Tuesday, January 12, 2016

Florida Death Penalty Unconstitutional

This morning, the United States Supreme Court, in an 8 - 1 decision, has ruled that Florida's system for sentencing persons to death is unconstitutional.  The system is set up to where the same jury who found the accused guilty, will participate in the "penalty phase" of the trial.  During the penalty phase, both the State and Defense will put on testimony and offer evidence in an effort to sway a jury into deciding to rule in favor of death or life in prison.  The problem the Court found was that regardless of the jury's decision, the ultimate decision power rested in the hands of the trial Judge. 
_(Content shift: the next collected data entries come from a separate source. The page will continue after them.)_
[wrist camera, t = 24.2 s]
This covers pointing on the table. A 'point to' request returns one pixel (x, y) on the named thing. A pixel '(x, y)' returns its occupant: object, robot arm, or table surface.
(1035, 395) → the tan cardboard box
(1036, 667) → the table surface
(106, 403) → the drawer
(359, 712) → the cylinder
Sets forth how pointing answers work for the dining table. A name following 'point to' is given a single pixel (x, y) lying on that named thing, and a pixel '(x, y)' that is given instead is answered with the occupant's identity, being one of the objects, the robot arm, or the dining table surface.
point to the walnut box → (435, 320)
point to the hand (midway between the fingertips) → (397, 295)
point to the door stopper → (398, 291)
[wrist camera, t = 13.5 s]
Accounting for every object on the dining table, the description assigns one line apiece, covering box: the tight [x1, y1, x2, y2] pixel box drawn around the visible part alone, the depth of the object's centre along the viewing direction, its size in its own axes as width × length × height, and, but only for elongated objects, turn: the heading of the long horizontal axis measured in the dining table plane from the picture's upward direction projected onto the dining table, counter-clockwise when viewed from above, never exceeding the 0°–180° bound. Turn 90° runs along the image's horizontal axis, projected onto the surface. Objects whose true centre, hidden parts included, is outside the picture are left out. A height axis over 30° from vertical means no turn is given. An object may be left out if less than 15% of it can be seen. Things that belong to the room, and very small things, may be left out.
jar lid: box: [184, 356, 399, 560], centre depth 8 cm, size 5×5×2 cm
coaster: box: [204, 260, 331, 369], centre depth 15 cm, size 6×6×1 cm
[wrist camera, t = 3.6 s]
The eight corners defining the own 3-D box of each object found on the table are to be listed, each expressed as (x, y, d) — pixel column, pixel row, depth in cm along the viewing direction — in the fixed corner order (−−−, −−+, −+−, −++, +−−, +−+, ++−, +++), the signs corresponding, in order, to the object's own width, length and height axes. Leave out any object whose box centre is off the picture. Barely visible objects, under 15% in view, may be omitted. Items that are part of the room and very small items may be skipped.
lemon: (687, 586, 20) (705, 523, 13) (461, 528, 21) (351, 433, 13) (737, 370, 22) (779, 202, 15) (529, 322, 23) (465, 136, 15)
Thursday, December 3, 2015

Double Jeopardy

Article I, § 9 of the Florida Constitution reads, “no person shall be twice put in jeopardy for the same offense.”  Similarly, the Fifth Amendment to the United States Constitution provides that “no person shall be subject for the same offence to be twice put in jeopardy of life or limb.”  But what happens when a jury returns a verdict finding a defendant guilty of two criminal offenses having the same elements, but one which carries a lesser sentence than the other?  As seen, neither the United States Constitution nor the Florida Constitution dictate which conviction should be vacated.

This issue was recently addressed by the Florida Supreme Court in State of Florida v. Tuttle, SC14-817 (Nov. 12, 2015).  In Tuttle, a jury returned a verdict finding the defendant guilty of attempted home invasion burglary and armed burglary.  Before the trial court entered the sentencing phase, the State of Florida advised the court of the double jeopardy issue and requested that the court dismiss the attempted home invasion count as it carried a lesser sentence.  The defendant objected and advised that the court was required to dismiss the count carrying the higher potential sentence. 

The Florida Supreme Court accepted review of this issue as there was conflict regarding this issue amongst the First, Fourth and Fifth District Courts of Appeal.  The Florida Legislature has codified the double jeopardy test that was annunciated in Blockburger v. United States, 284 U.S. 299 (1932) in Florida Statute § 775.021(4).  This section provides as follows:

(b) The intent of the Legislature is to convict and sentence for each criminal offense committed in the course of one criminal episode or transaction and not to allow the principle of lenity as set forth in subsection (1) to determine legislative intent. Exceptions to this rule of construction are:

1. Offenses which require identical elements of proof.

2. Offenses which are degrees of the same offense as provided by statute.

3. Offenses which are lesser offenses the statutory elements of which are subsumed by the greater offense.

The Florida Supreme Court held, “that when a defendant is found guilty for two offenses and adjudication of the defendant as guilty for both offenses would violate double jeopardy and section 775.021(4)(b)3., the lesser offense as defined by Pizzo v. State, 945 So.2d 1203 (Fla. 2006) should be vacated.”